Bee Brain Hints at How We Make Memories

By University of Queensland
University of Queensland
University of Queensland
November 30, 2014 Updated: November 30, 2014

Researchers studying honey bees have found that genes switch off as memories are being formed, allowing for new connections between nerve cells.

Memory management in the bee brain is controlled by small genetic elements called microRNAs that help regulate gene expression.

These microRNAs could directly target the key developmental gene “actin,” which controls the ability of nerve cells to connect with other nerve cells.

“We believe the brain selectively controls the wiring of memory through microRNAs that switch off key genes that shape, connect, and signal between neurons,” says Charles Claudianos, who co-led the study and is a professor at the University of Queensland Brain Institute (QBI).

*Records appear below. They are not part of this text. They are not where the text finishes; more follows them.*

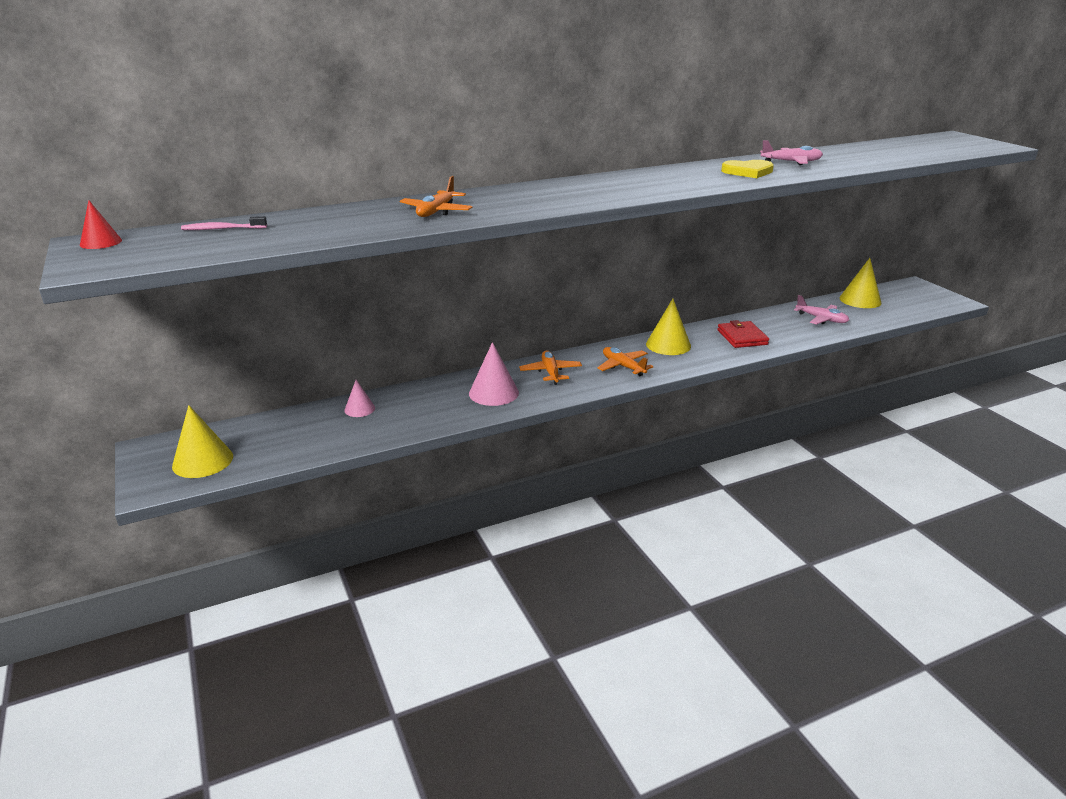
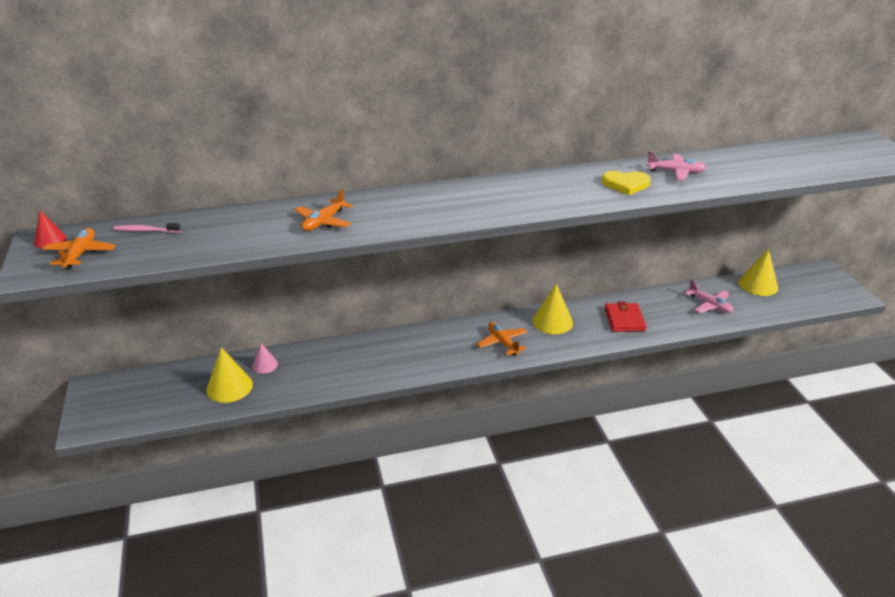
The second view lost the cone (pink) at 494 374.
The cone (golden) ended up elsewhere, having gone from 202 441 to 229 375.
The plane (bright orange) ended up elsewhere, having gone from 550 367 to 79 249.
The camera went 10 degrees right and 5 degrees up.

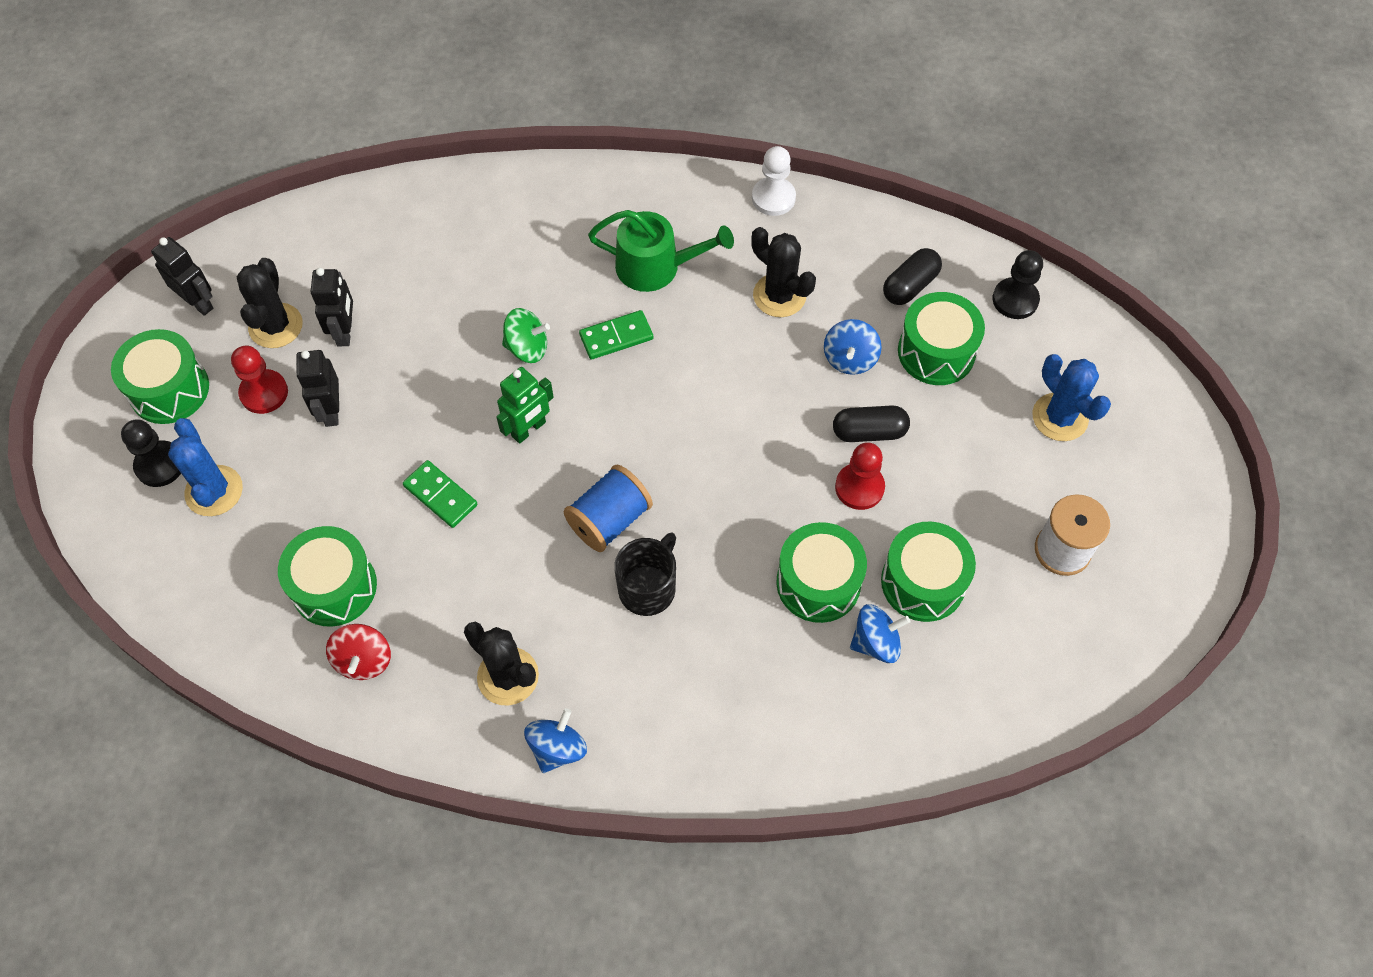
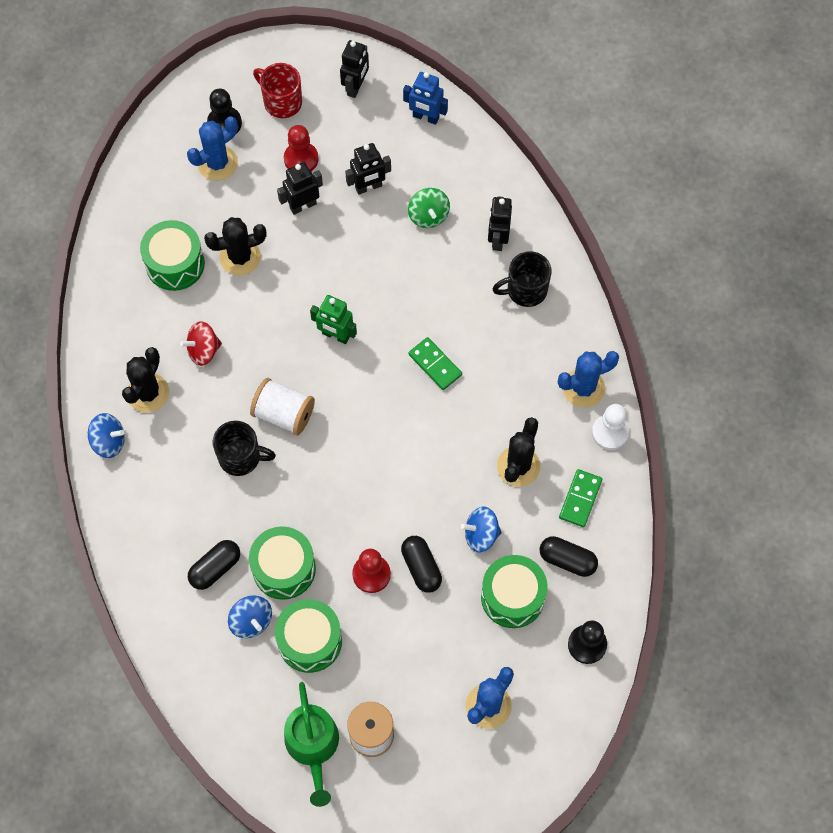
The second view gained the pill (ebony) at 214 565.
The second view gained the robot figure (blue) at 425 98.
The second view gained the robot figure (ebony) at 500 223.
The second view gained the tea mug (ebony) at 522 279.
The second view gained the cactus (blue) at 588 379.
The cactus (ebony) ended up elsewhere, having gone from 270 303 to 235 246.
The spinning top (crimson) ended up elsewhere, having gone from 358 652 to 201 343.
The domino (leaf-green) ended up elsewhere, having gone from 440 494 to 580 498.
The spinning top (leaf-green) ended up elsewhere, having gone from 526 335 to 429 208.
The watering can (leaf-green) ended up elsewhere, having gone from 661 251 to 311 744.
Where the toy drum (leaf-green) stood at 160 376, the tea mug (crimson) came to stand at 277 90.
What was the bobbin (blue) at 608 508 turned into the bobbin (white) at 282 406.
The camera went 70 degrees right and 5 degrees up.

“The brain is constantly managing all of the sensory experiences we receive at any one time, and retains some of these as memories based on the relative importance or significance of the experience, such as food, danger, and sex, to name some examples.

“We are now gaining an insight into how this occurs.”

Autism and Dementia

Claudianos says the findings could eventually suggest new ways to address disorders such as dementia and autism.

“The current hypothesis in autism is that those brains are over-connected, so getting a grasp of understanding how to regulate neural circuitry could provide future methods of tackling these problems,” says Claudianos.

“The nervous system behind memory formation is fundamentally no different between a honey bee and a human, so by studying bees we identify the basic biological processes that help us understand humans.”

Judith Reinhard, who co-led the study and is also a researcher at QBI, says the research provides a fundamental understanding of how neural circuits are built and consolidated to retain memories.

“Memory is a fundamental component of many mental health disorders, so understanding the basic science behind memories will give us greater insight into many disorders,” she adds.

“Human illnesses and diseases such as muscular myopathies, neurodevelopmental disorders, and susceptibility to infection are caused by DNA mutations that affect actin and actin-related biological processes.

“Molecules such as microRNAs are thought to have evolved to shape biological processes through controlling the expression genes that function in that process. A single microRNA can control many genes that function in the nervous system.”

The researchers collaborated with teams from Universidade de Sao Paulo and Universidade Federal de Alfenas in Brazil and the University of Konstanz in Germany.